* **GOAL OF THE EXERCISE**:
Revise every entry below by replacing "scientific name" with "binomial name" and leaving everything else unchanged. Omit the pictures from your answer.
== ENTRIES SUPPLIED ==
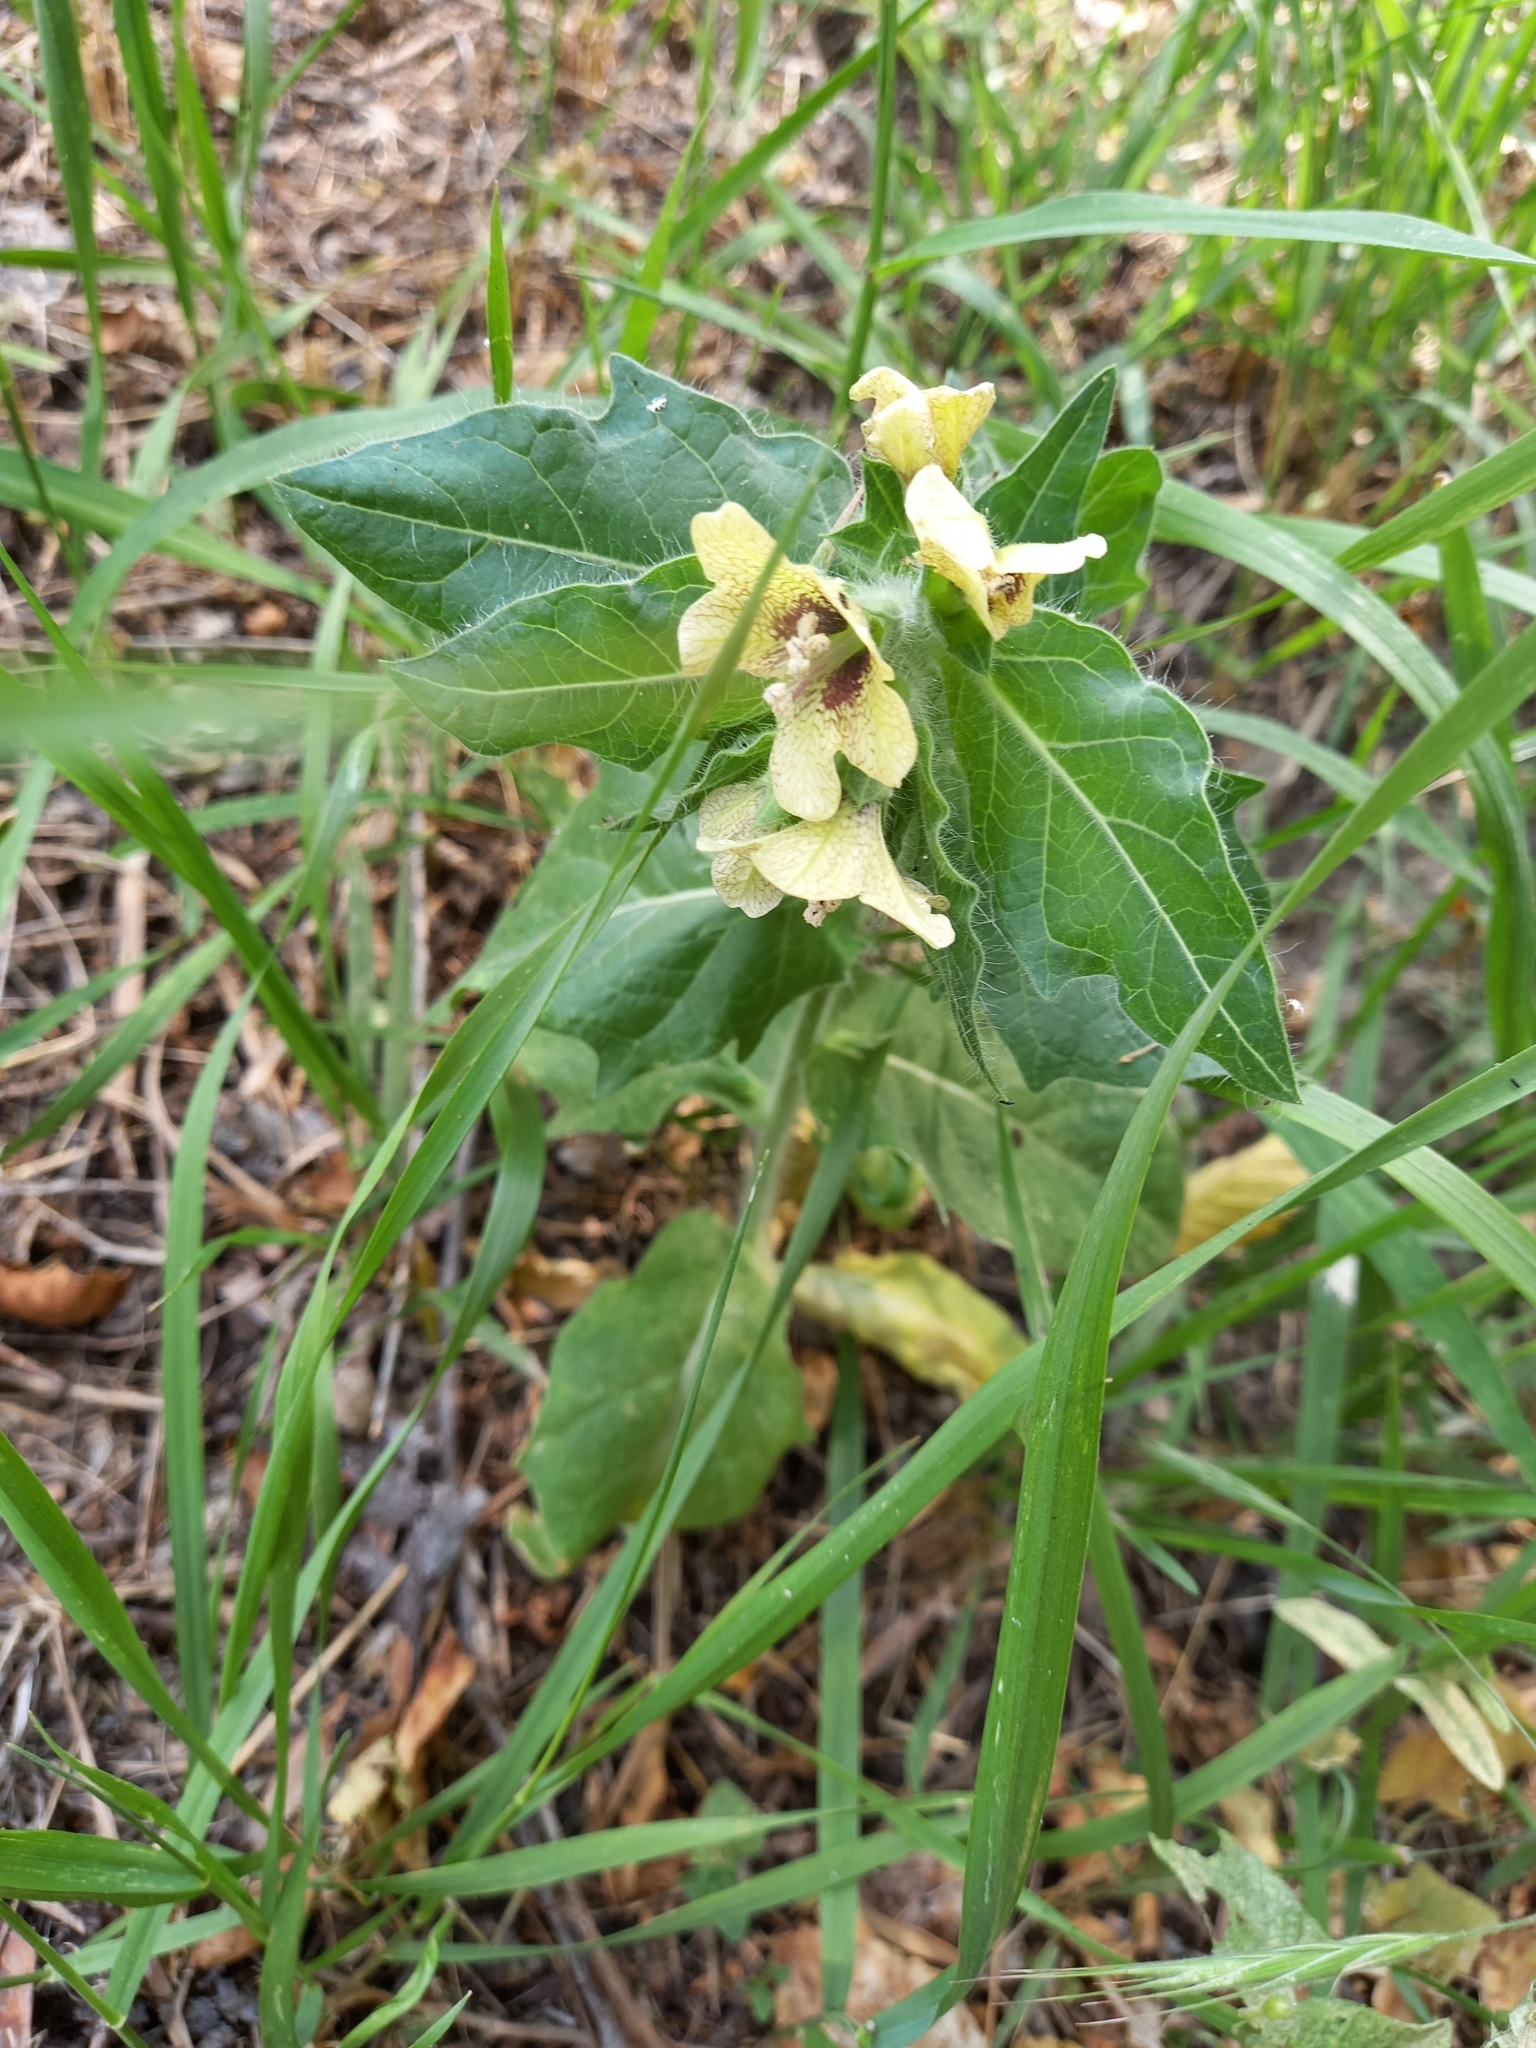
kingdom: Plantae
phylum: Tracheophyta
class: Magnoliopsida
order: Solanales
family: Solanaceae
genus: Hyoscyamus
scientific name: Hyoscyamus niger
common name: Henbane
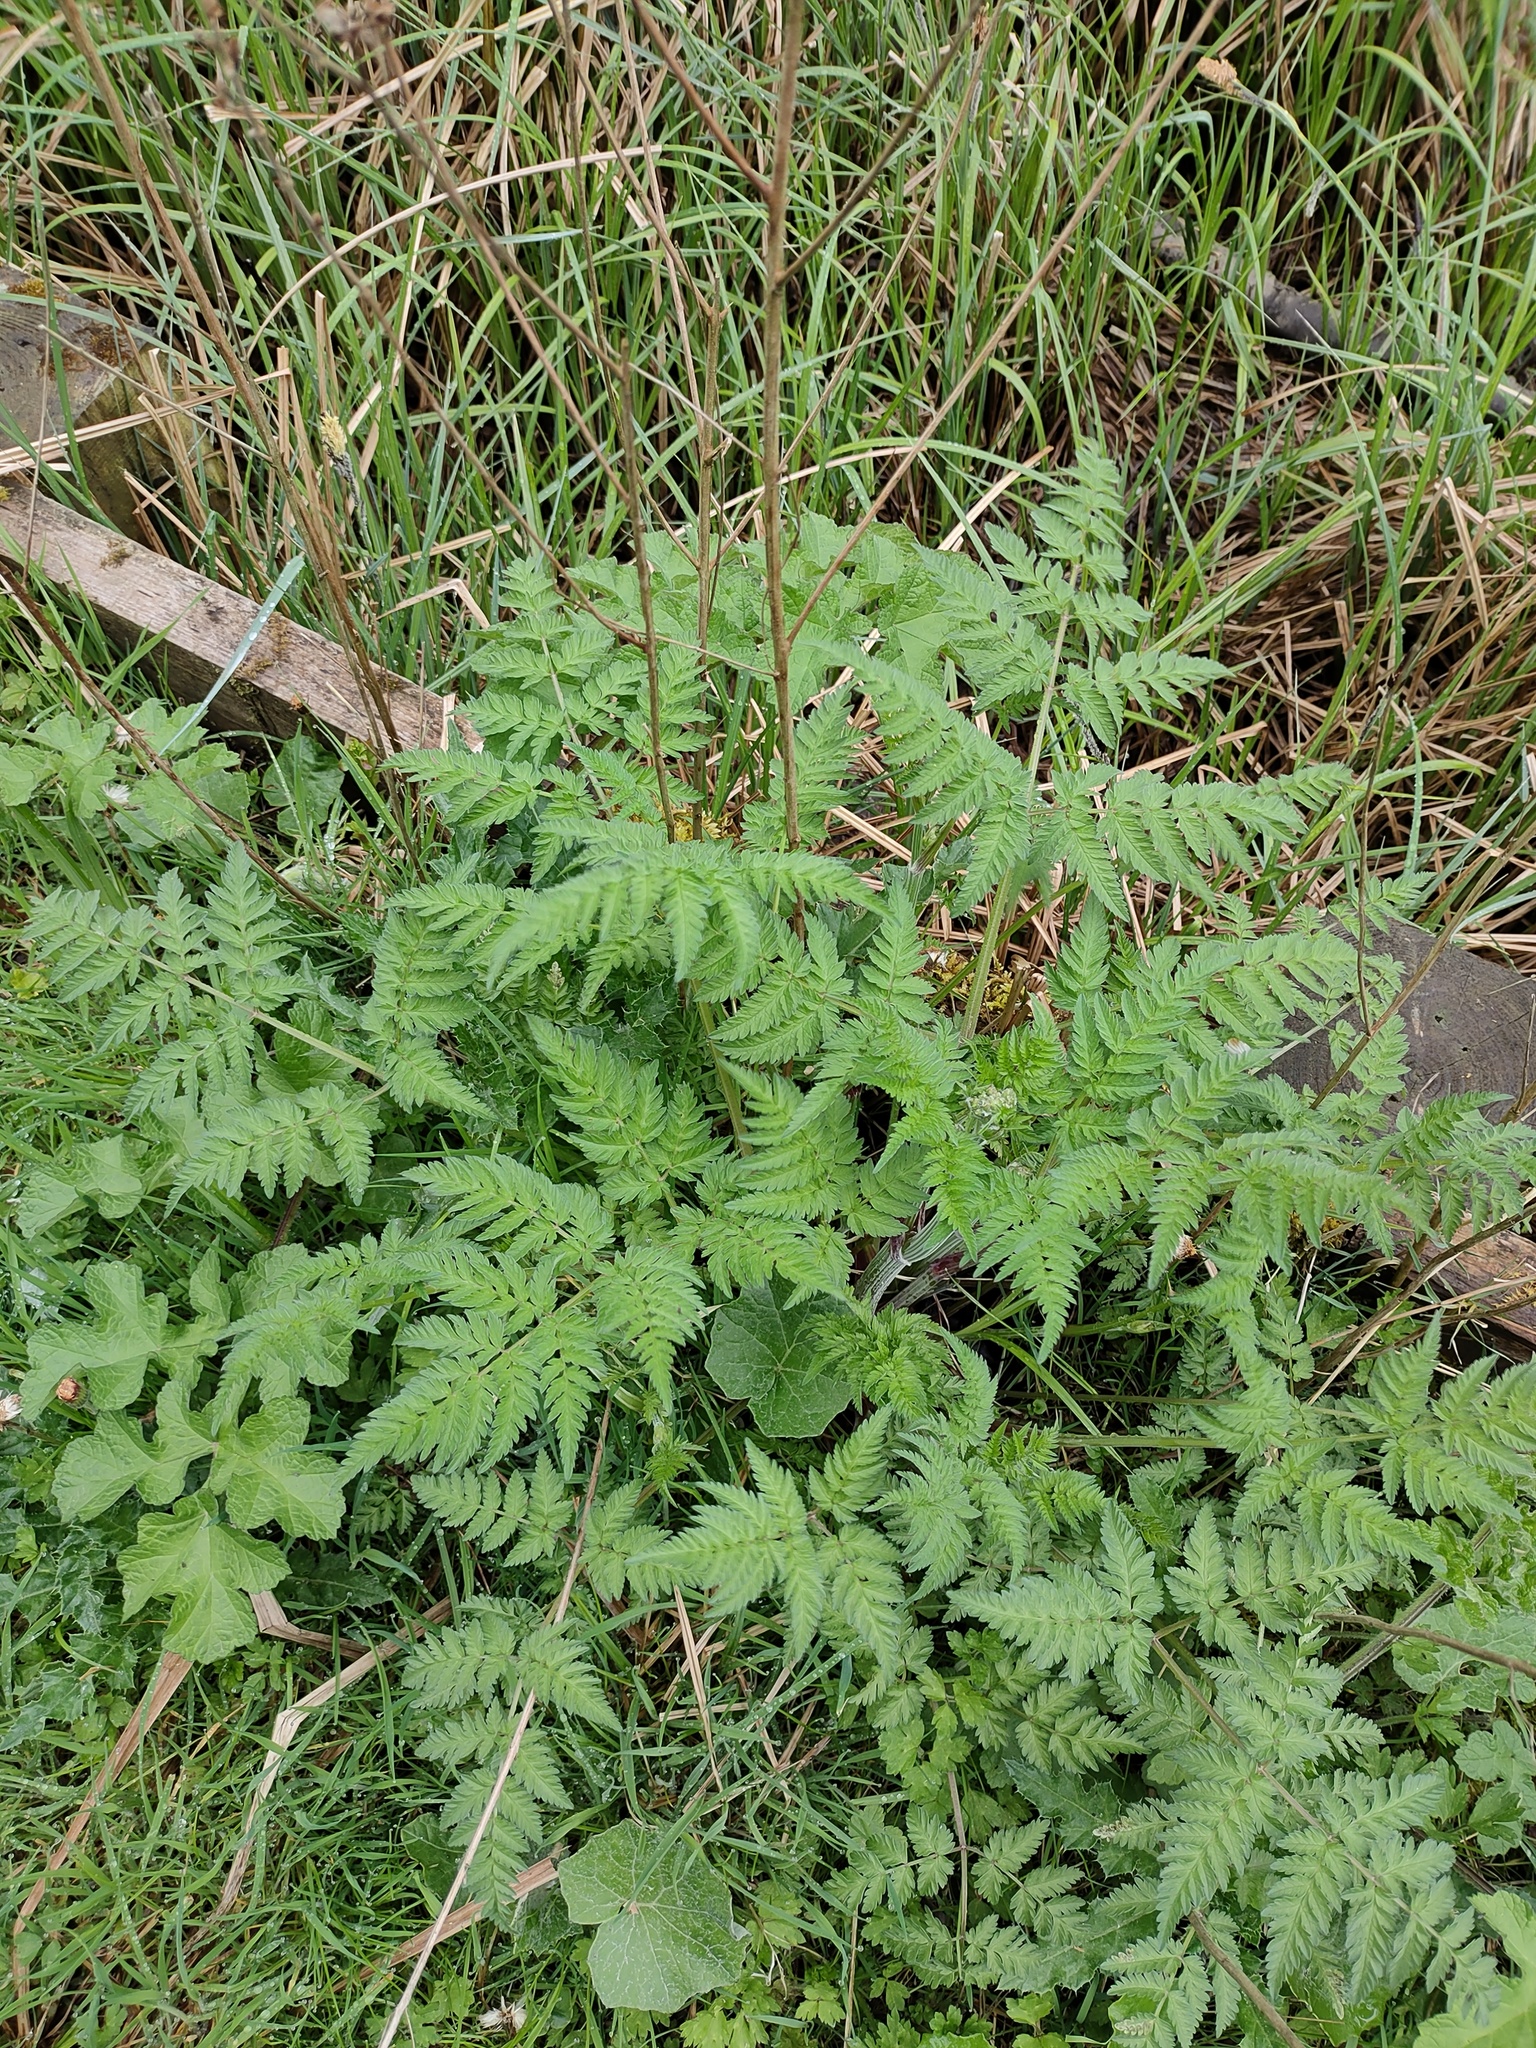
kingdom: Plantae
===
* **RESULT FOR THIS TASK**:
kingdom: Plantae
phylum: Tracheophyta
class: Magnoliopsida
order: Solanales
family: Solanaceae
genus: Hyoscyamus
binomial name: Hyoscyamus niger
common name: Henbane
kingdom: Plantae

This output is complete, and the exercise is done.